Start of Block

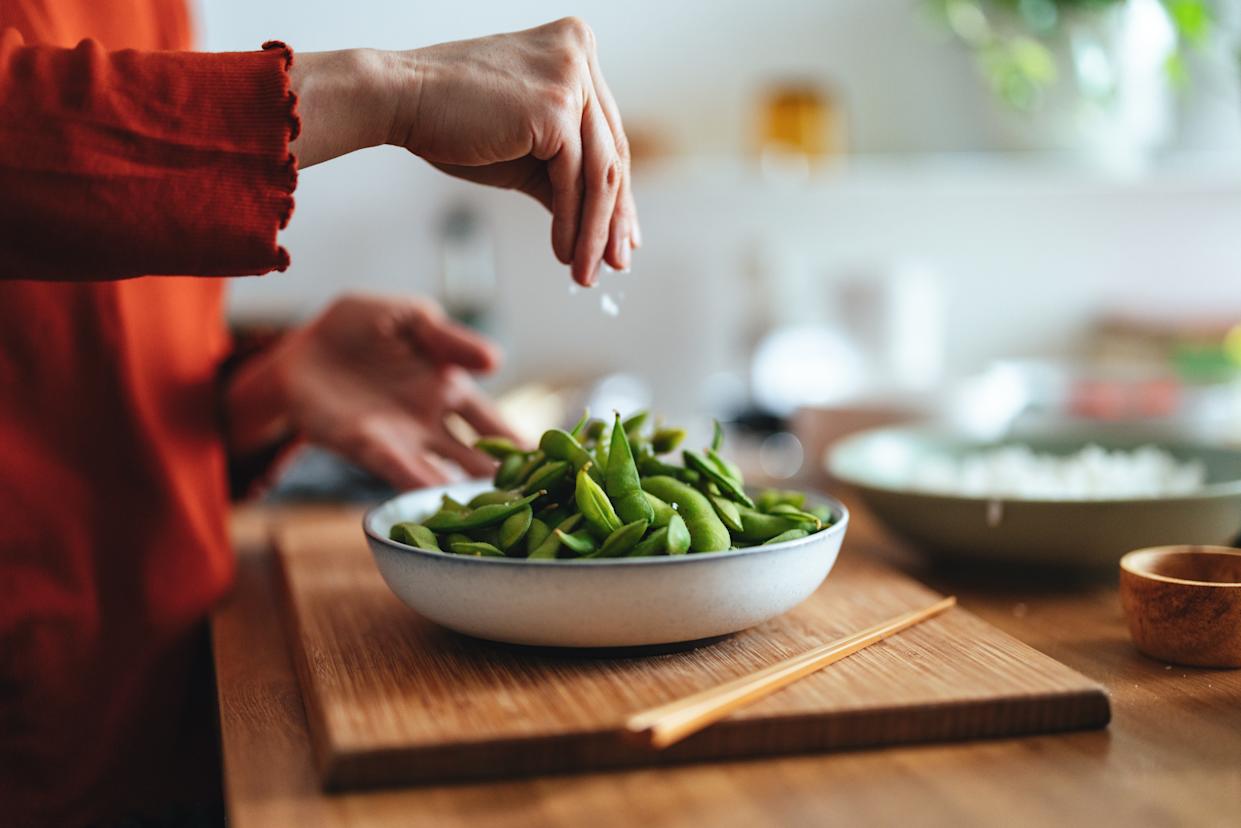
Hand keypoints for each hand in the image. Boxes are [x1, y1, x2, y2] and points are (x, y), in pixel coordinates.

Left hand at [226, 294, 518, 488]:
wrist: (298, 350)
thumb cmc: (357, 327)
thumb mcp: (409, 317)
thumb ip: (448, 338)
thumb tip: (496, 361)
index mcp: (450, 388)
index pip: (495, 424)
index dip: (523, 444)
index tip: (554, 466)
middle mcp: (432, 423)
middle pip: (478, 459)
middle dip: (506, 482)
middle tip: (540, 503)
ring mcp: (401, 440)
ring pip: (444, 473)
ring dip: (469, 494)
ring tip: (500, 514)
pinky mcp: (366, 446)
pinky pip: (398, 468)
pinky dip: (419, 485)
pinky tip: (439, 500)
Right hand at [394, 17, 638, 284]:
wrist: (397, 98)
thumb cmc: (452, 119)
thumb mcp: (524, 146)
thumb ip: (564, 172)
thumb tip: (601, 225)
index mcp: (574, 48)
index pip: (607, 133)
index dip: (617, 191)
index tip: (622, 234)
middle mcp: (579, 53)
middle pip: (611, 152)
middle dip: (614, 217)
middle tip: (616, 262)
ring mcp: (570, 77)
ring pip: (599, 171)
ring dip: (594, 231)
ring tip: (586, 271)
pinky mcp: (556, 108)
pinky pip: (574, 180)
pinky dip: (572, 223)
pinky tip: (564, 252)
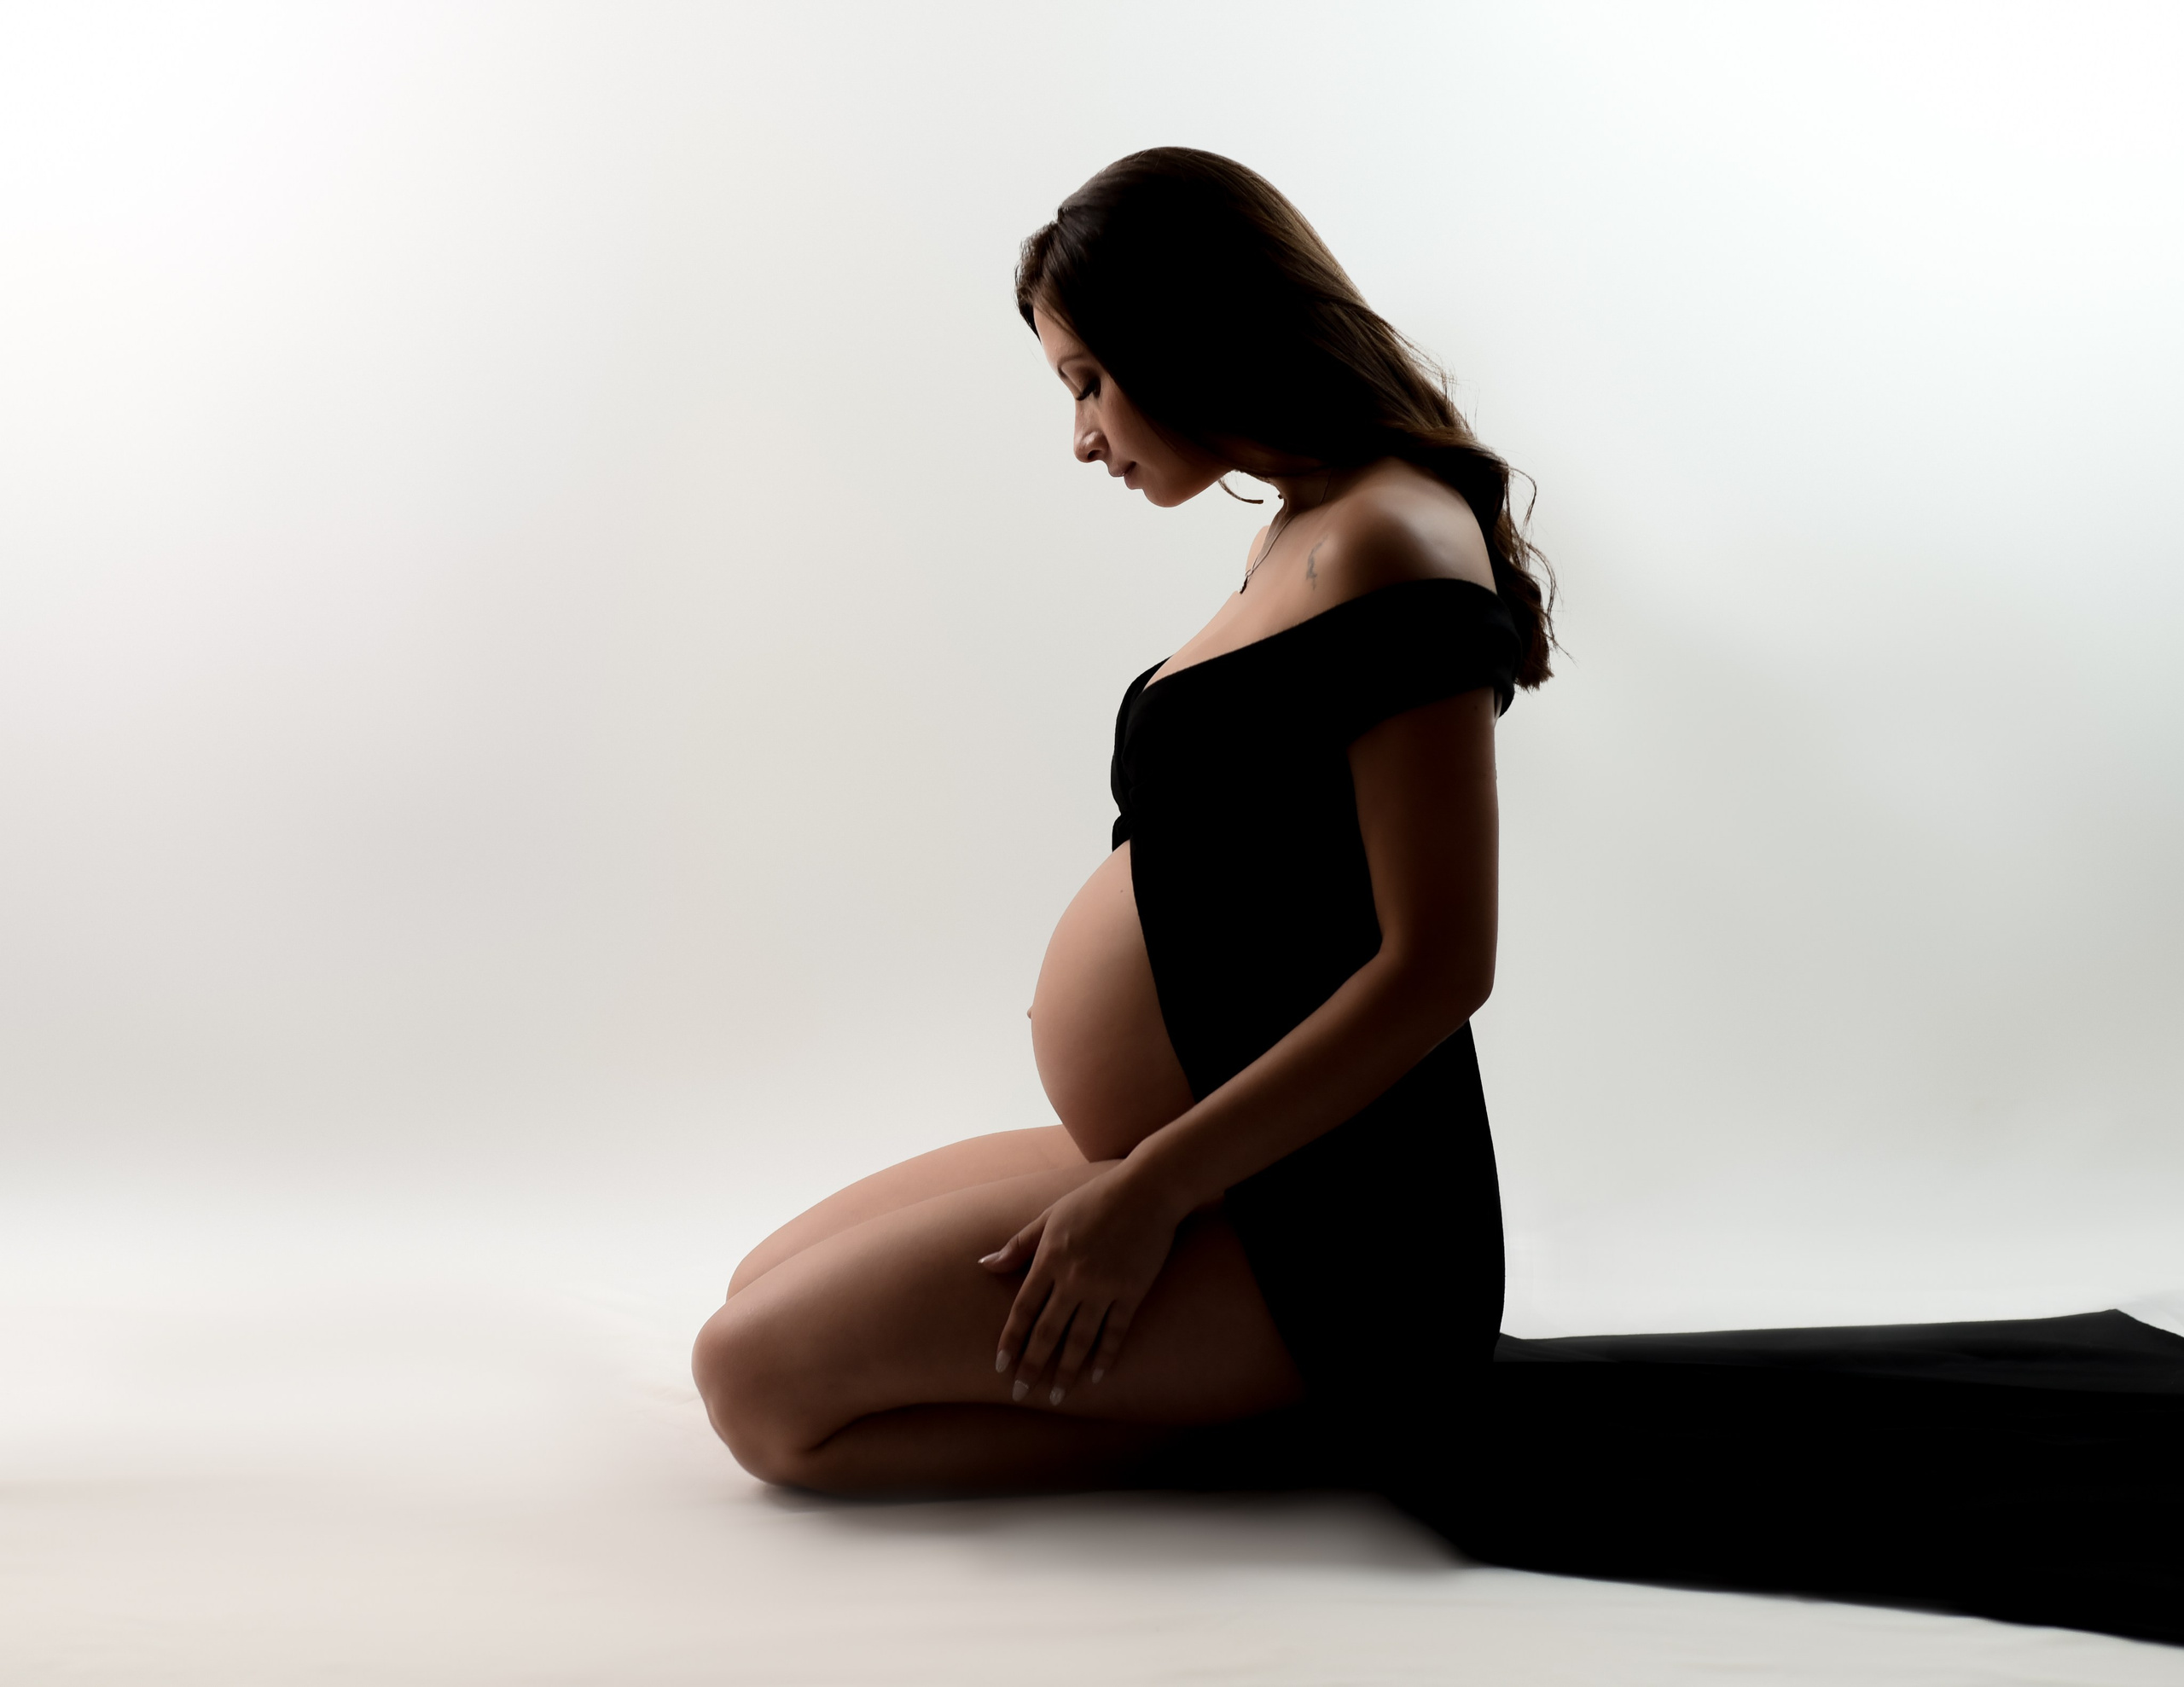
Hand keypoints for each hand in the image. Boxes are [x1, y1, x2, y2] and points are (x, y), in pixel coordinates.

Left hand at [978, 1164, 1180, 1406]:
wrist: (1146, 1191)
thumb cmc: (1094, 1199)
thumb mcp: (1050, 1217)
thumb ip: (1019, 1245)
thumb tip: (984, 1265)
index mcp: (1050, 1259)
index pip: (1023, 1310)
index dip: (1011, 1340)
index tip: (1000, 1366)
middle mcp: (1073, 1279)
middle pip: (1047, 1332)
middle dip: (1032, 1366)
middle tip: (1021, 1394)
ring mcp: (1103, 1288)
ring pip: (1080, 1339)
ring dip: (1066, 1370)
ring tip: (1057, 1396)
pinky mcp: (1132, 1292)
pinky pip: (1115, 1332)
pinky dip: (1105, 1355)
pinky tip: (1097, 1375)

End of Block

▶ [What the task requires] Look through the data and show every line containing "hand".

▶ [Expected answer]
Hand keypoints for each hand in the image. Boxes are [x1, y1, x2, y2] and points are (x, y), in pixel coordinates.
Left hand at [226, 294, 518, 488]:
Right hand at [394, 17, 638, 284]:
Hand keypoints for each hand in the image. Boxes are [x1, y1, x2, y2] and points are (x, y), in pixel coordinates.
Left hand at [978, 1164, 1180, 1406]:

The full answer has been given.